## To-do item:
Using the records below, locate all lines containing "MySQL" and return them.

Data records
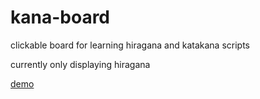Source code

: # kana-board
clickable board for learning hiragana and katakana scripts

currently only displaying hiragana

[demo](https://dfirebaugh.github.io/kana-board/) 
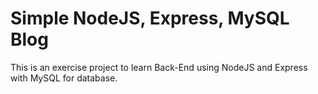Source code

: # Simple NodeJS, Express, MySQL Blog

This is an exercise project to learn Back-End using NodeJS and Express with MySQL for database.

...

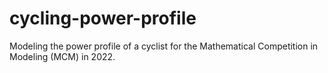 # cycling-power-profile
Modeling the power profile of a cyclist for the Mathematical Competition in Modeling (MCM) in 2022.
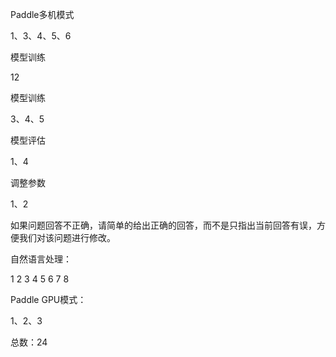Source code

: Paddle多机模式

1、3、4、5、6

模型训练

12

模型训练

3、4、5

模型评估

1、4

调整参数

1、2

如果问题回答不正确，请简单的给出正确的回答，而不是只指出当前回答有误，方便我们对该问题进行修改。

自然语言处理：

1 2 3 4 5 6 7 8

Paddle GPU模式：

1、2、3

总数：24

## Response for this exercise:
: # Simple NodeJS, Express, MySQL Blog
This is an exercise project to learn Back-End using NodeJS and Express with MySQL for database.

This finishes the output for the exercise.